I told you the story of ONE of the times that God healed my heart. There have been so many situations that I needed healing in my heart. Some were like the one I described and others were “a walk” of healing.
I love it when you sense that God has just done a healing work in your heart, but not all healing happens that way.
I kind of picture some of our pain like a spider web. Our heart can be broken by an event or events and the effects can get into all different relationships and situations that we don’t even realize at the onset. Then as we walk through this life, different seasons reveal the need for healing in other ways. I hope this makes sense, I feel like I’m talking in circles!
Let me tell you about another time when my heart was broken (like a spider web). When I was a young girl around 8 years old, I was sexually abused by a friend of the family for over a year of my life. This has affected so much of my life. I have forgiven the man and God has healed my heart, but that does not mean that it is over and done.
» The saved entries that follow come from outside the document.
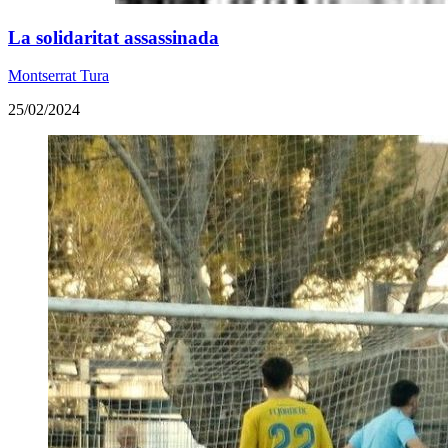
​La solidaritat assassinada
Montserrat Tura
25/02/2024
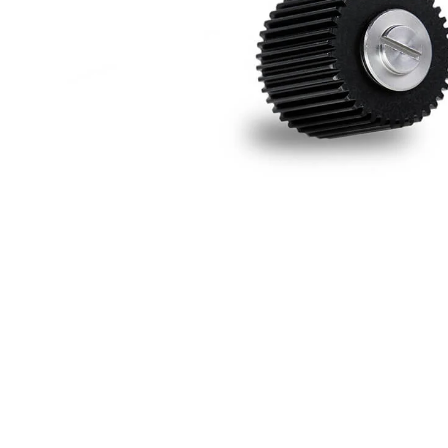
högtalare
skannrar
Se fler...
Se fler...
LAGRINGSMEDIA
LEKSAKER & SPEL
arkiv
leksaker
band
pussel
förvaring och märkning
spel
hdd
kamera-tape
Se fler...
SPORT OCH FRITID
SURF- OCH LÄSPLATTOR
cykel
hållare
kikare
musik och multimedia
kläder
skärmskydd
radioapparater
stylus-pennor
resetillbehör
väskor
Se fler...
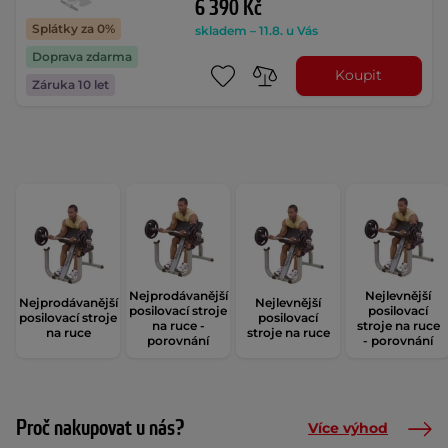
6 390 Kč
Splátky za 0%
skladem – 11.8. u Vás
Doprava zdarma
Koupit
Záruka 10 let
Nejprodávanější
Nejlevnější
Nejprodávanější
Nejlevnější
posilovací stroje
posilovací
posilovací stroje
posilovací
na ruce -
stroje na ruce
na ruce
stroje na ruce
porovnání
- porovnání
Proč nakupovat u nás?
Více výhod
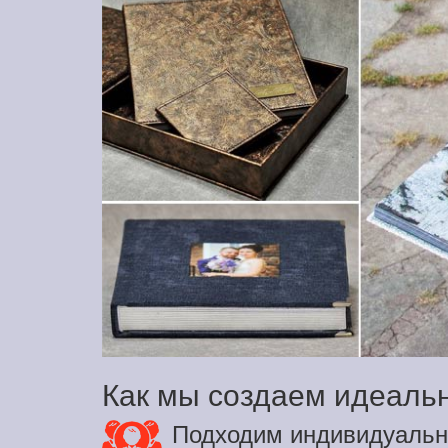
Как мы создаем идеаль
Подходим индивидуальн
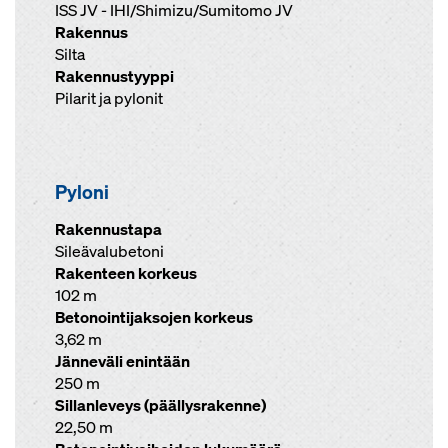
ISS JV - IHI/Shimizu/Sumitomo JV
Rakennus
Silta
Rakennustyyppi
Pilarit ja pylonit
Pyloni
Rakennustapa
Sileävalubetoni
Rakenteen korkeus
102 m
Betonointijaksojen korkeus
3,62 m
Jänneväli enintään
250 m
Sillanleveys (päällysrakenne)
22,50 m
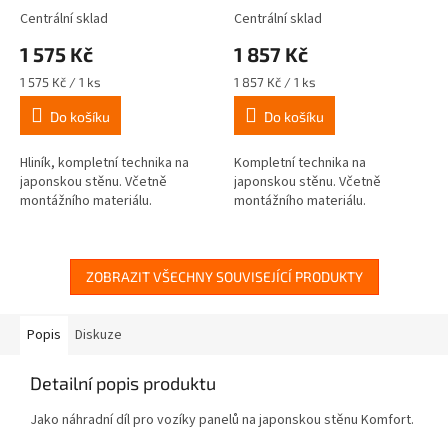
Centrální sklad
Centrální sklad
1 575 Kč
1 857 Kč
Měrná
Měrná
1 575 Kč / 1 ks
1 857 Kč / 1 ks
cena:
cena:
Do košíku
Do košíku
Hliník, kompletní technika na
Kompletní technika na
japonskou stěnu. Včetně
japonskou stěnu. Včetně
montážního materiálu.
montážního materiálu.
ZOBRAZIT VŠECHNY SOUVISEJÍCÍ PRODUKTY
Popis
Diskuze
Detailní popis produktu
Jako náhradní díl pro vozíky panelů na japonskou stěnu Komfort.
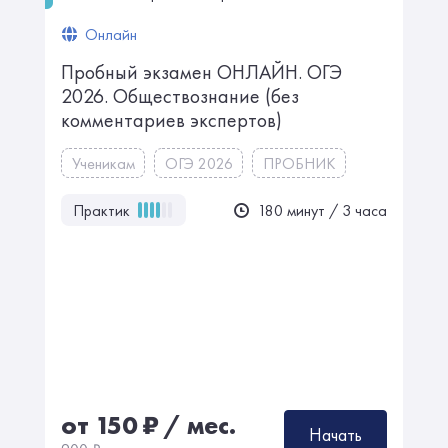
Онлайн
Пробный экзамен ОНЛАЙН. ㅤㅤОГЭ
2026. Обществознание ㅤㅤ(без
комментариев экспертов)
Ученикам
ОГЭ 2026
ПРОБНИК
Практик
180 минут / 3 часа
от 150
₽
/ мес.
Начать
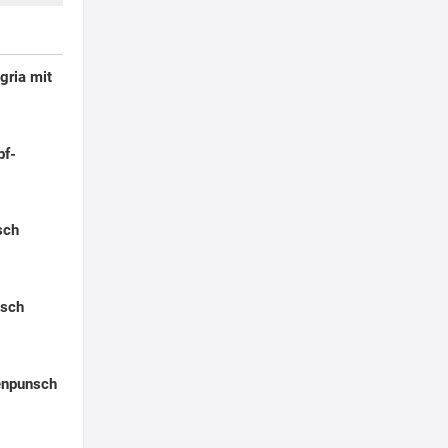
gria mit
pf-
sch
nsch
enpunsch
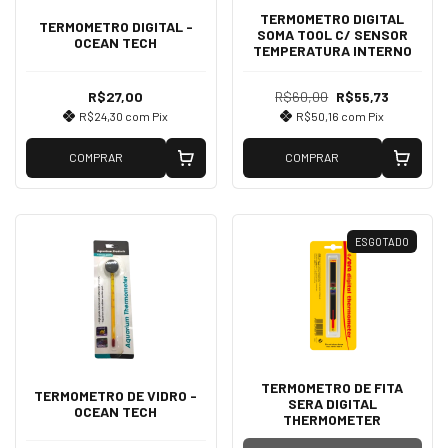
TERMOMETRO DIGITAL
TERMOMETRO DIGITAL -
SOMA TOOL C/ SENSOR
OCEAN TECH
TEMPERATURA INTERNO
R$27,00
R$60,00
R$55,73
R$24,30
com
Pix
R$50,16
com
Pix
COMPRAR
COMPRAR
ESGOTADO
TERMOMETRO DE FITA
TERMOMETRO DE VIDRO -
SERA DIGITAL
OCEAN TECH
THERMOMETER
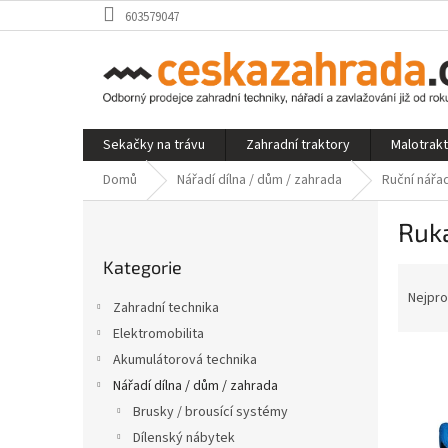
Přejít
603579047
na
obsah
Sekačky na trávu
Zahradní traktory
Malotrak
Domů
Nářadí dílna / dům / zahrada
Ruční nářad
P
Ruk
o
Přeskočit
s
Kategorie
kategorie
Ř
t
a
r
Nejpro
Zahradní technika
z
a
Elektromobilita
e
n
V
n
Akumulátorová technika
n
ý
í
í
Nářadí dílna / dům / zahrada
p
p
p
Brusky / brousící systémy
i
r
a
Dílenský nábytek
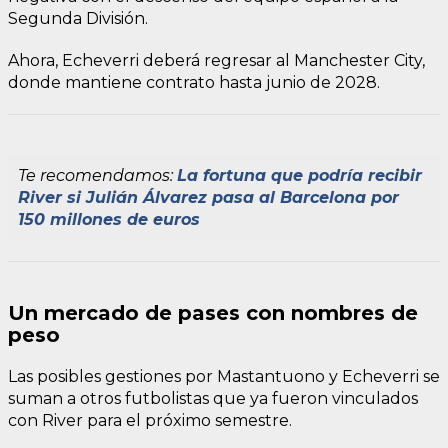
Segunda División.
Ahora, Echeverri deberá regresar al Manchester City,
donde mantiene contrato hasta junio de 2028.
Te recomendamos:
La fortuna que podría recibir
River si Julián Álvarez pasa al Barcelona por
150 millones de euros
Un mercado de pases con nombres de
peso
Las posibles gestiones por Mastantuono y Echeverri se
suman a otros futbolistas que ya fueron vinculados
con River para el próximo semestre.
There are still times that fears and pain will come up that I can trace back to this event. When I see it affecting my relationships, I have to address the root of the issue and go to God with it.
When I was a teenager, I heard a speaker at church talking about God healing people who had been molested. He talked about forgiveness being part of the process of healing. I really broke down that night. I prayed for God to heal me and prayed for the man who had abused me all those times.
I felt God’s love and I felt protected.
I know that God has healed me because if I saw that man today, I would share God’s love with him. I could tell him that I forgive him. Not because he deserves it, but because I need that same forgiveness from God that I don’t deserve.
I could let my heart be bitter towards him and wait until he begs on his hands and knees for me to forgive him, but that would only hurt me.
14 For if you forgive men when they sin against you, your heavenly Father will also forgive you.
15 But if you do not forgive men their sins, your Father will not forgive your sins.
I won’t let satan continue the abuse in me by holding on to unforgiveness. To keep bitterness in me is to continue being a victim. I don’t want to be a victim ever again.
God healed my heart, and the “sting” of the pain is gone. But, I still remember what happened, I still struggle with trust and security.
Thankfully though I now have a relationship with my Heavenly Father that is completely secure and I know that He will never stop loving me.
Your emails have blessed me so much. When I read what some of you have been through I cried. Partly because of your pain, but mostly because I see the mighty hand of our incredible God in the words you speak now and the things that He has revealed to you through it all!
The truth of the matter is that life can break your heart. But GOD. He can bind us up and bring healing. He makes beauty out of life’s mud.
Bring your pain and sorrow to Him. Let Him hold you close and heal you.
2 He lifted me out of the slimy pit,
out of the mud and mire;
He set my feet on a rock
and gave me a firm place to stand.
3 He put a new song in my mouth,
a hymn of praise to our God.
Many will see and fear
and put their trust in the LORD.
Thank you for giving me the honor of sharing your hearts with me!